Mais la géométrie nous prouve également que notre croyance à l’homogénéité de l’espace implique quelque chose de plus que la persistance des lois. Nous sommes, en effet, convaincus que non seulement les lois, c’est-à-dire les rapports entre les choses, mais encore les choses elles-mêmes ne sont pas modifiées par leur déplacement dans l’espace. C’est là ce que la géométrie postule nettement, et un des maîtres de la pensée scientifique contemporaine a dit très justement qu’elle n’existerait pas, s’il n’y avait pas de solides se déplaçant sans modifications[1]. Or, cela est très essentiel à constater, la géométrie, comme en général les sciences que nous comprenons sous le terme de « mathématiques pures », bien que maniant des concepts abstraits de notre pensée, jouit évidemment du privilège de s’appliquer à la réalité d’une manière absolue. Nous connaîtrons plus tard une science qui, à première vue, semble se rapprocher beaucoup de la géométrie, la mécanique rationnelle.
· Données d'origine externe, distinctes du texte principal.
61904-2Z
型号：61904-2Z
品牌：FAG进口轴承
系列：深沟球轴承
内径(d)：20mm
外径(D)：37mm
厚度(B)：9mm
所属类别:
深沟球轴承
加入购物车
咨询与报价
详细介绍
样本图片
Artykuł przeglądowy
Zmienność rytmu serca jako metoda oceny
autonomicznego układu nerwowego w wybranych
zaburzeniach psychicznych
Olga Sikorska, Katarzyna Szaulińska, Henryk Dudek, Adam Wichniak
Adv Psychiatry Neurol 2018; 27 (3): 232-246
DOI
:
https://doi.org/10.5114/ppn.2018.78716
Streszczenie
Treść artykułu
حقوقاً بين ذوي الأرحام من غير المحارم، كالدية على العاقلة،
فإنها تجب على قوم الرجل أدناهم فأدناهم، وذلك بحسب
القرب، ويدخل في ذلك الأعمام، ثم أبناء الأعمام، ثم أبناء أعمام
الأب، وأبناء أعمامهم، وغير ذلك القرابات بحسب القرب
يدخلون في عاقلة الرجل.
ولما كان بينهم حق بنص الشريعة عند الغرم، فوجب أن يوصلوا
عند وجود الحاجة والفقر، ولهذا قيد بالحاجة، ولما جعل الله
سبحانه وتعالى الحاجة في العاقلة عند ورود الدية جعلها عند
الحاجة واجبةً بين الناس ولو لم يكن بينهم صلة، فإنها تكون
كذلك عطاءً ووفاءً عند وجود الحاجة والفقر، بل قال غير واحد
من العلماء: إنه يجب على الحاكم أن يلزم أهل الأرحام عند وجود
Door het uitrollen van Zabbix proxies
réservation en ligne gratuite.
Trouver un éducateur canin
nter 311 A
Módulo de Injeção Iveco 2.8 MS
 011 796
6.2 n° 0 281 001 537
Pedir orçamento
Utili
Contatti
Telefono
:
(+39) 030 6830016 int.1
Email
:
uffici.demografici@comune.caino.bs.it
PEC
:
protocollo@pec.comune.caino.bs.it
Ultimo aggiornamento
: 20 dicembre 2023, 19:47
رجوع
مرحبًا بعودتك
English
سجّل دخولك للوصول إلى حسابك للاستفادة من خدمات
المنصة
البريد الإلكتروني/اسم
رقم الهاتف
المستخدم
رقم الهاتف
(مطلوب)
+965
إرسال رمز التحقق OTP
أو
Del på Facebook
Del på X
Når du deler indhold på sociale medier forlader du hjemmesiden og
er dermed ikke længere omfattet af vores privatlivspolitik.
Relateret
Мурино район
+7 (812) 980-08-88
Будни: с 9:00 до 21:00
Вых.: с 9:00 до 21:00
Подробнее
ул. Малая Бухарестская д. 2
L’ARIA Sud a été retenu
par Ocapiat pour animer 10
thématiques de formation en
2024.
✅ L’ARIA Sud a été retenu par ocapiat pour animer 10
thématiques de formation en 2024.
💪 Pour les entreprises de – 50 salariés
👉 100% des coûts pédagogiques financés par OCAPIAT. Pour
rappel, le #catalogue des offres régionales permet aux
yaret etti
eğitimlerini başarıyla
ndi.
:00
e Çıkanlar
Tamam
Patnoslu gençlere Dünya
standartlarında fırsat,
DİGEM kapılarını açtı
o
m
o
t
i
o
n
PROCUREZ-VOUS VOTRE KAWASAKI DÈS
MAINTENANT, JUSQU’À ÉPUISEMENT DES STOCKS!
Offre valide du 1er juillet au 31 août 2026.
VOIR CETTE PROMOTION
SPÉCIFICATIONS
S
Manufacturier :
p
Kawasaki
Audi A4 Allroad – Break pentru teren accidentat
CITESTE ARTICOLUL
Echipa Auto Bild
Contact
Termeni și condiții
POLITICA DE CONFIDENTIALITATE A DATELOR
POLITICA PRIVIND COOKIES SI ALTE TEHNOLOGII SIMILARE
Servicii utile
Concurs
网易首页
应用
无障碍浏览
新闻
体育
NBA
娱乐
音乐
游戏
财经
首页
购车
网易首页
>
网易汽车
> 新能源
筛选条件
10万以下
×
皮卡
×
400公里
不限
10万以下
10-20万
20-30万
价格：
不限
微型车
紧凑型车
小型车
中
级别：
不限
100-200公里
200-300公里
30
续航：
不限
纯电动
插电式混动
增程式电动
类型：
Elle s’occupe également de concepts abstraits, mais elle ne jouit pas du même avantage que les mathématiques pures, puisque nous pouvons (et devons même, ainsi que nous le verrons dans la suite) concevoir que la réalité ne s’y plie pas entièrement. Nous ne rechercherons pas ici à quoi est dû ce privilège des mathématiques pures, c’est un chapitre de la philosophie des sciences mathématiques qui est étranger au sujet de ce livre. Constatons seulement que le fait même ne peut être contesté, et qu’il est impossible de douter sérieusement qu’une déduction géométrique soit vérifiée par l’expérience.

Ce qui précède nous indique qu’il serait vain de tenter, pour l’espace, la déduction que nous avons effectuée pour le temps. Le postulat de légalité seul ne suffira pas, car, nous venons de le voir, nous supposons à l’espace plus d’uniformité que la légalité n’en exigerait strictement. C’est donc qu’il y a ici en jeu un principe, un postulat particulier. C’est celui de la « libre

  1. H. Poincaré. L’espace et la géométrie. Revue de métaphysique, 1895, p. 638. — Cf. id. La géométrie non-euclidienne. Revue générale des sciences, 1891, p. 772.